As God is my witness, I'll never be fat or hungry again.
- What Scarlett O'Hara would have said if she'd been writing this blog.
Been having a rotten couple of weeks: family issues and a frankly insane work schedule has led to me being short of sleep and not doing well diet wise. The first week, I packed a lunch each day, but I didn't have time to eat it. The daily walks have been abandoned for the last week, while I work through lunch and am usually too tired to eat much dinner.
Friday, I thought the crunch time was over. I've been coming home too tired to exercise, so I made sure I took the time to do an aerobics video before I went in to work. Besides, I reasoned, I was damn well going to take a walk at lunch.
Except that when I arrived at my cubicle there were three people waiting for me, there was a crisis, millions of Euros riding on a deal and the extremely convoluted installation instructions had to be rewritten at the last minute. Walk? Ha. Healthy food? It is to laugh. Grab a doughnut as you pass the kitchen.
Two weeks of this and all my good habits have apparently taken a walk without me. And they haven't come back. This is starting to turn into a blog tracking my failure, not my success. Well, screw that.
I have made progress. I am closer to make eating vegetables and exercising daily a habit, something that I can do without thinking. I do good, then something always causing me to fall back into fast food and sloth. Too much pressure at work, lack of organization or motivation, something. So really the one habit I'm getting ingrained into my psyche is the one of getting back up and getting back into it again. Do good, fall down, get up and do good. It's automatic now. I'm not going to be deterred. I Have Spoken. (You'll have to picture me standing against a dramatic sunset, one fist raised defiantly to Heaven, "As God is my witness...")
Two things I am going to concentrate on:
1 - Make a point of taking some time off on the weekends, just to regroup. Working every weekend is stupid, no matter how Important the job. I can't function that way. I need to prepare vegetable food-stuffs on the weekend, since I don't have the time during the week.
2 - Make a point of shutting off work and stress and going to bed. I can't do everything. I can't make things better by stressing about what I can't do.

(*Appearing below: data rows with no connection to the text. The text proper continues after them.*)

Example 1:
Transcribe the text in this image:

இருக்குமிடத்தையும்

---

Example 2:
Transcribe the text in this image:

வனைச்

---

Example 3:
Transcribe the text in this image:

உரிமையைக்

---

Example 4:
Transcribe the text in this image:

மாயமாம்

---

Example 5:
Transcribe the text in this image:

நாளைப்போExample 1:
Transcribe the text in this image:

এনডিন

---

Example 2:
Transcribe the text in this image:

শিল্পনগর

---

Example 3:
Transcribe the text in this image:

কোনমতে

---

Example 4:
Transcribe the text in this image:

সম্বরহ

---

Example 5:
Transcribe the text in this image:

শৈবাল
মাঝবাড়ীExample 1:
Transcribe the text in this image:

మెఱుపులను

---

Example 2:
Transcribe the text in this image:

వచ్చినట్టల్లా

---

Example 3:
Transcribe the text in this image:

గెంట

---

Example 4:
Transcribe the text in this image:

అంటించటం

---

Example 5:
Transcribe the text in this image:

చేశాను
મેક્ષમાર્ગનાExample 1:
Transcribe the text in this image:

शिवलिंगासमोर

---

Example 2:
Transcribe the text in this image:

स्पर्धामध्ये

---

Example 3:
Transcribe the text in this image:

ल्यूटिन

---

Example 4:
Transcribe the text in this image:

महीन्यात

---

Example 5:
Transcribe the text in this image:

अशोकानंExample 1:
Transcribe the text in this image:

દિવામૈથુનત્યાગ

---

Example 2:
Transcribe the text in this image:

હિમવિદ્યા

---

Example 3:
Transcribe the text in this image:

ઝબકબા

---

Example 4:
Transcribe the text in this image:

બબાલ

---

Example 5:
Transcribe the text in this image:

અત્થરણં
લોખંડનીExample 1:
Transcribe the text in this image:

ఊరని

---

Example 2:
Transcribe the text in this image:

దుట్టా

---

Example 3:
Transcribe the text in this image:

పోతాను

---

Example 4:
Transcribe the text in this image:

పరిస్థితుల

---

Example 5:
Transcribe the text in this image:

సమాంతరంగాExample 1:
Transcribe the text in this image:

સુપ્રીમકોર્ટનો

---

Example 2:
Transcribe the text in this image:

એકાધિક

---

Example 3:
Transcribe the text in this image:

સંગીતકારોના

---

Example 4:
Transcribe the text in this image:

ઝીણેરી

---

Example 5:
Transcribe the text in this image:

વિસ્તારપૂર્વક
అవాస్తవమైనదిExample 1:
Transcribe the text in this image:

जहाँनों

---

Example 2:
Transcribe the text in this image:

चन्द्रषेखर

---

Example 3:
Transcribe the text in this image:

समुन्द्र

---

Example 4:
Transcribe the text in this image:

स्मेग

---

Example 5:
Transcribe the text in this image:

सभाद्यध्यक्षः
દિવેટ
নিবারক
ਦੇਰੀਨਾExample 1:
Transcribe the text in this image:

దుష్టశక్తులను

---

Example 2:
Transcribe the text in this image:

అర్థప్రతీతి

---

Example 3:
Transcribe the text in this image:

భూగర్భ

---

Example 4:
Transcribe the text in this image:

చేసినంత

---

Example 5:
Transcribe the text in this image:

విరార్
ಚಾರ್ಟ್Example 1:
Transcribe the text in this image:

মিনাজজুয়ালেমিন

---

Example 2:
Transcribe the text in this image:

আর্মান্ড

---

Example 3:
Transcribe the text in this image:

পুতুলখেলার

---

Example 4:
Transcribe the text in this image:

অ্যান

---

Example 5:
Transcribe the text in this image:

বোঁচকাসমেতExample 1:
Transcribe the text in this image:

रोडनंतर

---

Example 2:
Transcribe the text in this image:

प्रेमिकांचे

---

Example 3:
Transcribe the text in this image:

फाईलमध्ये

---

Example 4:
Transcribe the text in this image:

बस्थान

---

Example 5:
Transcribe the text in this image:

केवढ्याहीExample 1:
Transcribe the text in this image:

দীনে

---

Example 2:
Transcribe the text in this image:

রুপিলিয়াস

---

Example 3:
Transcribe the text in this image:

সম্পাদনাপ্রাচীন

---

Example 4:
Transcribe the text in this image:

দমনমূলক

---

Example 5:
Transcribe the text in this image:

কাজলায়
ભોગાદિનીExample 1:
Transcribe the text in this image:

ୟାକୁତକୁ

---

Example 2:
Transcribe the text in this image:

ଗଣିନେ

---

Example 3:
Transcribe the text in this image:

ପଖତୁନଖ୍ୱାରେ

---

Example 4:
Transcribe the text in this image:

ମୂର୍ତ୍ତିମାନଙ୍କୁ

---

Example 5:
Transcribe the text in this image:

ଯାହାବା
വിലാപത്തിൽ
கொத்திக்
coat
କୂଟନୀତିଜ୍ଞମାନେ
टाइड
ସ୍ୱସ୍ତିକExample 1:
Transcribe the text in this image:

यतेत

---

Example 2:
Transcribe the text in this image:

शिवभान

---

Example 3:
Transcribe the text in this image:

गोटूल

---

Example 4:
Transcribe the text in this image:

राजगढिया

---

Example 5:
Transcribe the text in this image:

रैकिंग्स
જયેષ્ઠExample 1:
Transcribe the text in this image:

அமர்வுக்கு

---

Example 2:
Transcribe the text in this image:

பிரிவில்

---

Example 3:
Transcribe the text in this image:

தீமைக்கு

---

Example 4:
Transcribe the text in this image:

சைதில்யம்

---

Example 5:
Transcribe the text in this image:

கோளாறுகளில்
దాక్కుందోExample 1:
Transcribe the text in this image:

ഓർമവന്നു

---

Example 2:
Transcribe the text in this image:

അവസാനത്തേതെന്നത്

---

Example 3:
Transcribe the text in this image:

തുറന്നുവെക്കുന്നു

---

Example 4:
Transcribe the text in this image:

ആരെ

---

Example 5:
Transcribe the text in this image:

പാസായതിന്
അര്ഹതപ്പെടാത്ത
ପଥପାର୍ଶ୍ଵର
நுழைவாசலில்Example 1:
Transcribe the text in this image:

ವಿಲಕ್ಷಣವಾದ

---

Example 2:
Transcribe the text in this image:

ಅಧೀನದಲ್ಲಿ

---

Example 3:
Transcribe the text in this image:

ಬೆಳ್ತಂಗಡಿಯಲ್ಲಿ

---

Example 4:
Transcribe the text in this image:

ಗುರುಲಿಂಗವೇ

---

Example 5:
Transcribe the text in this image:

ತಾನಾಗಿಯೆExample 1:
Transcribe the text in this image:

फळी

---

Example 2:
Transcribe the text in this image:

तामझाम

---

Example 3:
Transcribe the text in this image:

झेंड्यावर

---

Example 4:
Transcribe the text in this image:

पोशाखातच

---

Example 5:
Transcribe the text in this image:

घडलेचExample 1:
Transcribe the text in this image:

Frankly, my dear, I can't give a damn. - What Rhett Butler would have said if he'd been in this position.
(Oh come on. I had to say it.)
It's weird, but it feels better to write this. Usually anything that sounds too whiny makes me cringe. It was hard to write the thyroid post, because it felt too self-pitying. But I feel better acknowledging that I haven't done what I set out to do -- yet -- and that I have lost some ground in this battle.
And what the hell. Tomorrow is another day.